The National Work-Life Forum, which holds its first conference in Glasgow on Tuesday, is calling for "a unified approach to developing strategies for changing the way in which we work and live". But, just a week after the body's launch at the BT Centre in London, chairperson Joanna Foster is, apart from calling for lengthy periods of paid parental leave when children are born or adopted, keeping rather quiet about possible solutions.

Instead, she and her colleagues, who are - at the behest of the Government - bringing together business people, employers, community groups and individuals, to encourage discussion on what the forum identifies as the six key areas:

o The Future Is Not So Bright - so called because the growth in non-permanent work and general job insecurity makes it difficult for young adults to plan their future work and family lives;

o The Manager's Dilemma - describing how managers feel caught between a rock and a hard place when it comes to balancing their work with their home lives;

o The Same the World Over - such concerns are not confined to Britain alone;

o Stress and Health - stress is an important cause of absenteeism and lost productivity;

o Surviving or Living - a reference to how many working people describe their lives.

Part of the answer lies in new technology. BT has long promoted the idea of working "smarter not harder". But, while laptop computers, e-mail, voice mail and the like have the capacity to make it possible for people - especially so-called knowledge workers - to work in places other than their offices, the reality is that such developments have enabled organisations to get even more work out of their employees.

Mobile telephones and pager s are often referred to as "electronic balls and chains", while a recent newspaper report cites the claim by a consultant on work-life issues that at least 30 per cent of her seminar audiences admit to checking their voice mail at 10pm in case a client needs them.
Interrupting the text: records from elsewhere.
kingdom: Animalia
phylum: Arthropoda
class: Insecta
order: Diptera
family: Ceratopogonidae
That point illustrates the scale of the problem confronting those of us - that is, everyone with any trace of sanity left - trying to do something about this thorny issue. Part of the problem is that everyone is afraid of making a stand. This is true at the individual level because even those highly regarded "talents" believe that, if they decline, there are others who would be prepared to do what is required, perhaps even for less money.

It is also true at the organisational level because the gurus and consultants between them have contrived to make the business environment so competitive that there is little place for the company that just wants to bumble along making a decent, if unspectacular living.
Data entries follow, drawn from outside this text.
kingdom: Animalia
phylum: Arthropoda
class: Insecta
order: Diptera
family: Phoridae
At least in perception it is a business world where you either kill or are killed. That is why clients and customers can make unreasonable demands, just like the employees afraid of losing their jobs, company managements feel that, even if they wanted to say no, they could not afford to because a rival would immediately step in.

One way in which people are responding to such pressures is by setting up on their own, often by selling their services to their former employers. The explosion in small firms of this type helps to explain, in particular, why the proportion of women in the workforce is rising while it remains as difficult as ever to find them in the higher echelons of management.

But, as Ms Foster is at pains to point out, the work-life balance issue has moved beyond being a concern just for women. Men, too, have started to realise that career success is not everything, and this could prove to be the biggest spur to change.

But, even so, the National Work-Life Forum may have to work overtime to come up with a coherent strategy for change by this time next year.